WORK TO COMPLETE:
From the entries, filter out every line that lacks "space" and copy the rest.

AVAILABLE DATA:
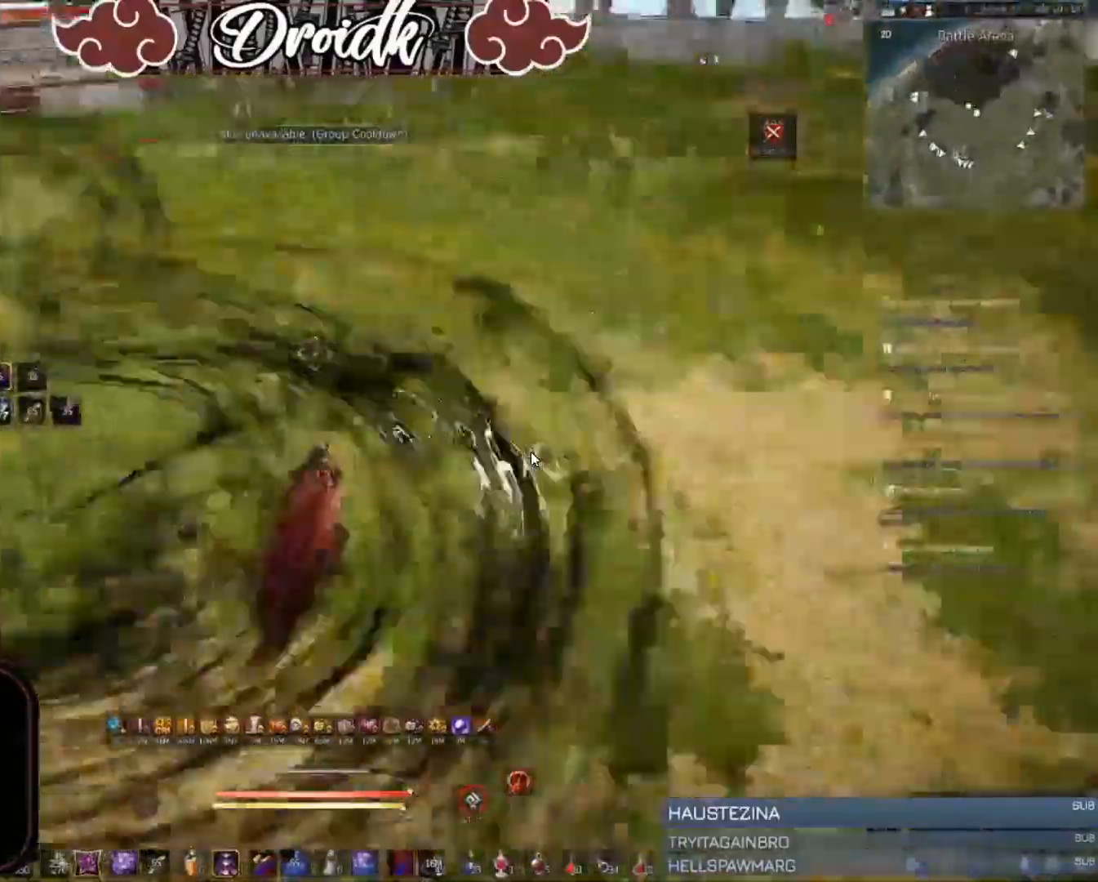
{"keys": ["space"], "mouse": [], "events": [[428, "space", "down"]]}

---

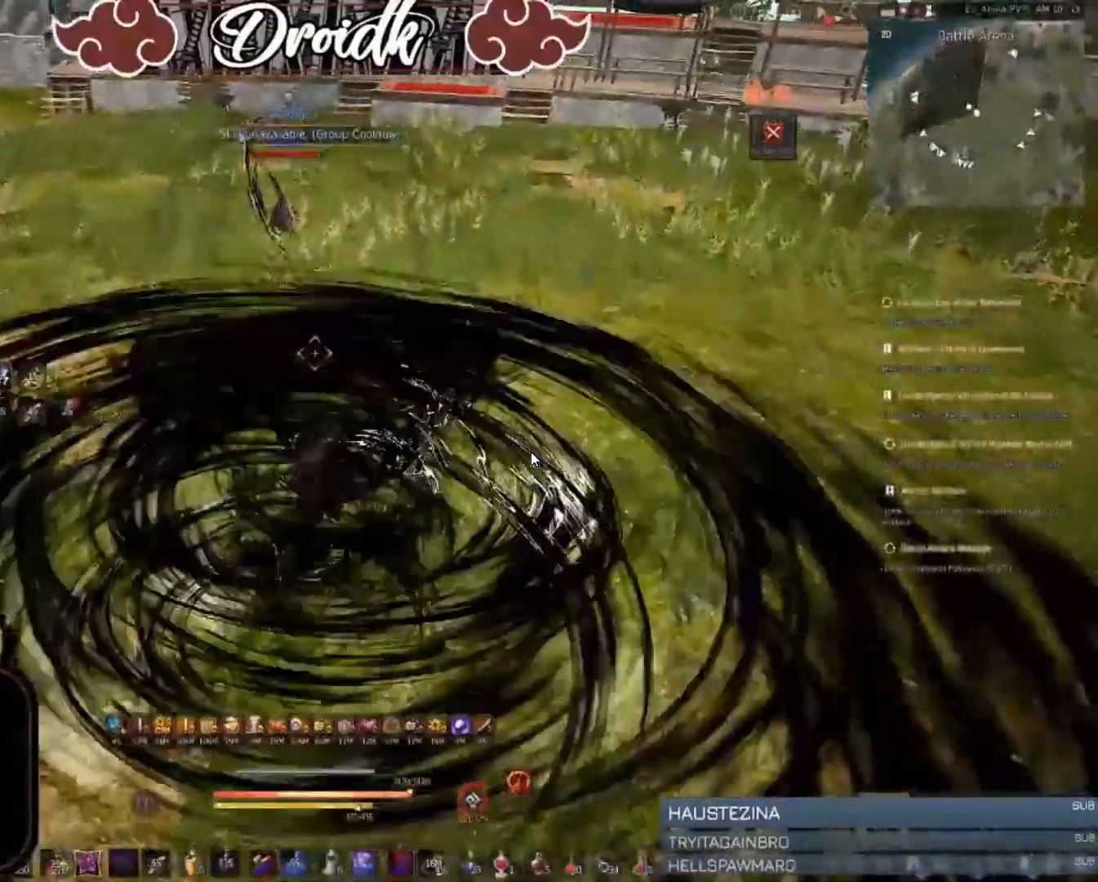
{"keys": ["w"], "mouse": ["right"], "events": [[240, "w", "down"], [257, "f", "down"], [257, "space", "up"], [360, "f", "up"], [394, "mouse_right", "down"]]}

==

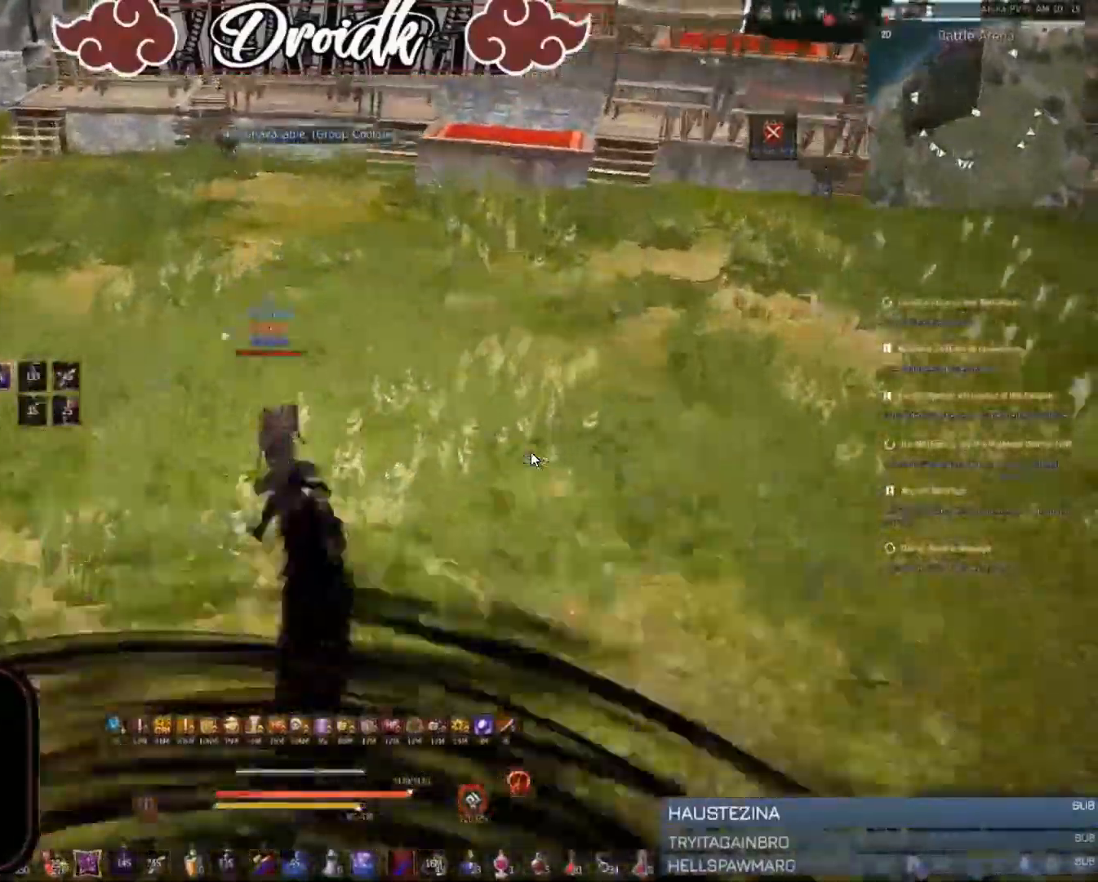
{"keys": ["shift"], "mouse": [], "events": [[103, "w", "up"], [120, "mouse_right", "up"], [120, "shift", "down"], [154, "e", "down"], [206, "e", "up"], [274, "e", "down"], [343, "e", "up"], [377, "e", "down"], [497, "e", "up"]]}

EXERCISE RESPONSE:
{"keys": ["space"], "mouse": [], "events": [[428, "space", "down"]]}
{"keys": ["w"], "mouse": ["right"], "events": [[240, "w", "down"], [257, "f", "down"], [257, "space", "up"], [360, "f", "up"], [394, "mouse_right", "down"]]}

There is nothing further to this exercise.